What are the benefits of playing netball?
Published January 2020 | 3 min read
Expert contributor Alanna Antcliff, head physiotherapist, the Diamonds
Words by Carmel Sparke
The health benefits of netball include fitness and bone strength, but the social and wellbeing benefits are also significant. Here’s why you should try playing netball.
Netball was once a chilly, early Saturday morning affair, with not a bloke in sight. These days box pleats have been replaced by Lycra, and the latest stats show one in 10 netballers is male. You can play in mixed teams, at night, indoors, in social games, corporate events and club competitions. New formats like the intense five-a-side version or the more moderately paced Walking Netball have also taken off.
If you’re looking for a fun way to build fitness while you socialise, netball could be your game.
“Netball’s a great sport to take up or continue to play, as it offers a broad range of health benefits,” says Alanna Antcliff, head physiotherapist for Australia’s national team, the Diamonds. “It works on fitness, endurance and strength. You’re also forming new friendships, building confidence, and sharpening attention.”

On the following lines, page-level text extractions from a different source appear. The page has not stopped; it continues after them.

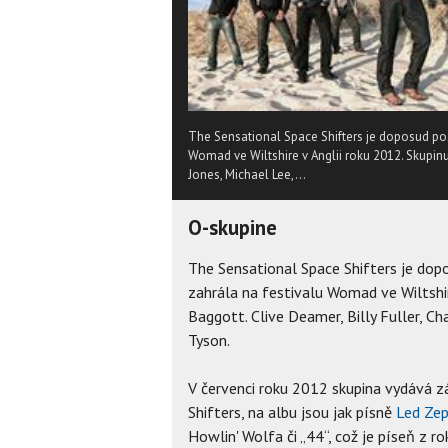
The Sensational Space Shifters je doposud pos
Womad ve Wiltshire v Anglii roku 2012. Skupinu 
Jones, Michael Lee,...
O-skupine
The Sensational Space Shifters je dop
zahrála na festivalu Womad ve Wiltshir
Baggott. Clive Deamer, Billy Fuller, Ch
Tyson.
V červenci roku 2012 skupina vydává 
Shifters, na albu jsou jak písně
Led Zep
Howlin' Wolfa či „44“, což je píseň z 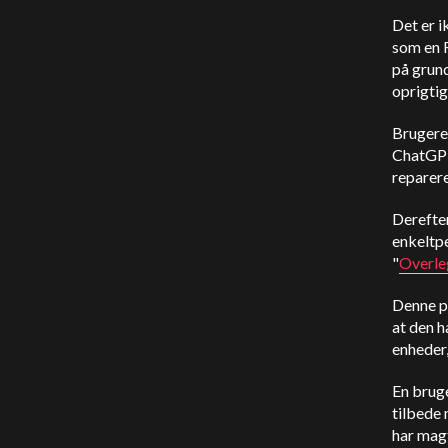
Det er i
som en 
på grund
oprigtig
Brugere
ChatGP
reparer
Derefte
enkeltpe
"
Overl
Denne p
at den h
enheder,
En bruge
tilbede 
har magt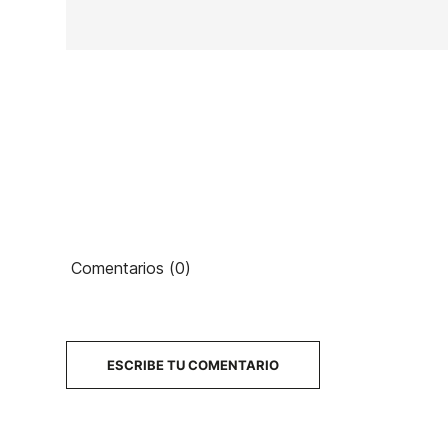
Ean13
Comentarios (0)
PRECIO
DESCRIPCIÓN
ESCRIBE TU COMENTARIO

HCF is a proud partner of Netball Australia, supporting more than one million players across the country, from grassroots to elite levels. We meet top netballers and Aussies across the country who love the game at our HCF Netball Hub.

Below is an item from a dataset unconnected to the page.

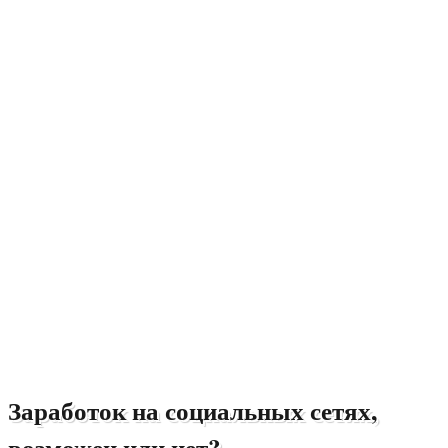
Заработок на социальных сетях,
возможен или нет?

What are the benefits of netball?
Most would be familiar with the fast-paced passing game, which has seven team members on court, playing four quarters of 15 minutes each, in positions such as goal attack, centre and goal defence.
“Physically there are benefits to musculoskeletal health, bone density, cardio fitness, balance and coordination – not to mention cognitive stimulation and teamwork,” Alanna explains.
Netball is a cardio workout
Elite players cover between 2.3 and 6km over the course of a game, depending on their position, Alanna says. Weekend warriors may not be in that league, but these stats show netball is an aerobic workout.
“That’s equivalent to travelling about one to two lengths of the netball court every minute for 60 minutes, which is an excellent platform for fitness and endurance,” she says.
Agility through skills
Netball involves lots of jumping, landing, changing of direction and footwork, along with executing precise skills, which helps with strength and agility, says Alanna.
All that jumping, stopping and landing not only builds muscle but makes bones stronger, too. In fact, Osteoporosis Australia ranks netball as one of the best activities for increasing bone density. Alanna also points to a study showing bone density in women aged 42 to 50 was greater among those who played netball than those who swam instead.
Team sport benefits
Being a team sport, there are added positive social elements involved in taking part, along with the physical upsides of exercise. “There’s a strong association between team-sport participation such as netball, and life satisfaction and psychosocial health,” says Alanna.
A 2013 Australian study showed playing in team sports such as netball is linked with better health outcomes compared to individual exercise, due to the social nature of the activity.
How to join a netball club
A good starting point is to call your local netball club or association, which can point you in the direction of a club-based team or let you know about the various competitions in your area.
Netball Australia has links to associations in all states and territories.
Want even faster paced netball? Check out the Fast5 Netball comps taking off – these are particular popular with men. Or if a joint-friendly version appeals, look into Walking Netball for over 55s. Find details about all these comps and other aspects of the game at Netball Australia’s Play Netball website.
You can also become involved in the sport from the sidelines as a coach, manager or administrator; Netball Australia has information on the steps to take. So for a fun way to boost stamina, strength, physical confidence and friendships, consider donning the bib – no pleated skirts required.